### Tasks to perform
**1)** For the post on apologetics below, decide whether each statement agrees with it, answering yes or no and quoting the words that settle it: (a) Andy Stanley is the son of Charles Stanley. (b) The author says apologetics is their area of expertise. (c) Andy Stanley started his own mega franchise under the Southern Baptist logo.
**2)** Reproduce word for word the stretch of the post on apologetics from "Apologetics is supposed" through "but believe anyway.".

### Quoted passage
◆ ◆ ◆ ◆ ◆
Wednesday, February 15, 2017

The wrong kind of apologetics. . .

Apologetics is supposed to be a defense of the faith.  It is for some, however, an apology for the faith, an "I'm sorry" Christianity goes against your reason, your science, your desire, or your purpose but just maybe you ought to pause before ditching it entirely...  We need defenders of the faith who will engage the skeptics, agnostics, and atheists of the world.  We do not need apologists who agree that Christianity does not seem plausible or reasonable or relevant in our scientific world but believe anyway.

Andy Stanley has been a phenomenon since he was a little boy.  The son of famous Southern Baptist pastor and onetime denomination leader Charles Stanley, he has had an on and off again relationship with his dad, his dad's theology, and his dad's church.  It led to a very public split and Andy starting his own mega franchise (without the Southern Baptist logo).  His dad was and is a fairly predictable and reliable Southern Baptist.  Andy, not so much so.  In fact, Andy has determined to craft a Christianity in which Scripture and the Virgin Birth, among other things, need not be impediments for those who find Scripture not credible and the Virgin Birth, well, kooky.  Therein lies the rub.

“So I need you to listen really, really carefully and the reason is this: Perhaps you were taught, as I was taught, ‘Jesus loves me. This I know’ – and let’s all  finish it together – ‘for the Bible tells me so.’ This is where our trouble began. . . ”  so preached Andy in August of this year.  It was followed up by a Dec. 4 Christmas themed sermon in which he reached, among other things “In fact, you should know that Christianity doesn’t hinge on the truth or even the stories around the birth of Jesus. It really hinges on the resurrection of Jesus.”

I understand what Stanley is trying to do but he is not doing his skeptical hearers any favor.  Peeling back layers of the faith to get at the core of what must be believed is never a process that has an ending point.  The whole rise of religious skepticism that became normative in the late 20th century was surely no more than an attempt to do what Stanley was doing -- deal with the contradictions between "science" and faith, reason and faith.  The problem was that an opening never remains the small hole intended to allow the skeptic in and nearly always becomes a giant means of escape in which the tenets of orthodox Christianity begin disappearing from creed and confession until there is nothing left but a spiritual Jesus endeavoring to make people spiritual (without being religious).

Apologetics is surely not my area of expertise but it is the call of duty for ever pastor.  Christianity is under siege in the university and among the elites, to be sure, but the faith is under no less of an assault by folks on Main Street as well.  This is exactly where the parish pastor lives -- defending the truth of Scripture and the claims of creed and confession to a people for whom "Thus saith the Lord" is no longer enough.  We do this best not by abandoning the Scriptures nor by admitting that there is a conflict between the "spiritual" truth of the Bible and the "real" truth of science.  This is merely a rabbit hole that leads away from the faith and into a wonderland in which reason is presumed to be the most secure and reliable truth of all.  No good is served for the faith or the faithful by peeling away the layers of the incredible to get to the core.  Christianity is by nature incredible to the ordinary human mind -- apart from the work of the Spirit.  Foolishness is always the judgement of the world against the Wisdom of God -- especially when that Wisdom is made flesh of a Virgin by the Holy Spirit to carry the weight of the world's sin into His death and rise with the hope of the resurrection to new and everlasting life!
◆ ◆ ◆ ◆ ◆
### Data section
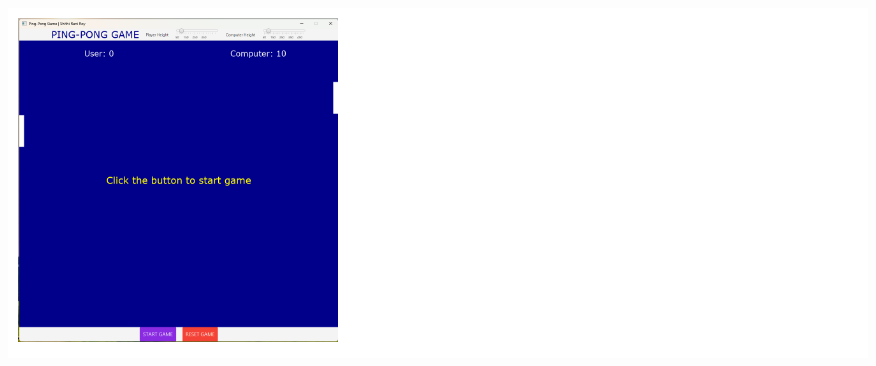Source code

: <img src="https://github.com/CodderPrince/Offline_Games_Collection/blob/main/UI/image_2025-08-09_02-34-56.png" alt="Error and Alert Dialogs" width="320" style="margin:10px;"/>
◆ ◆ ◆ ◆ ◆
### Answers to this exercise
**1)**
(a) Yes: "The son of famous Southern Baptist pastor and onetime denomination leader Charles Stanley"
(b) No: "Apologetics is surely not my area of expertise"
(c) No: "Andy starting his own mega franchise (without the Southern Baptist logo)"

**2)**
Apologetics is supposed to be a defense of the faith.  It is for some, however, an apology for the faith, an "I'm sorry" Christianity goes against your reason, your science, your desire, or your purpose but just maybe you ought to pause before ditching it entirely...  We need defenders of the faith who will engage the skeptics, agnostics, and atheists of the world.  We do not need apologists who agree that Christianity does not seem plausible or reasonable or relevant in our scientific world but believe anyway.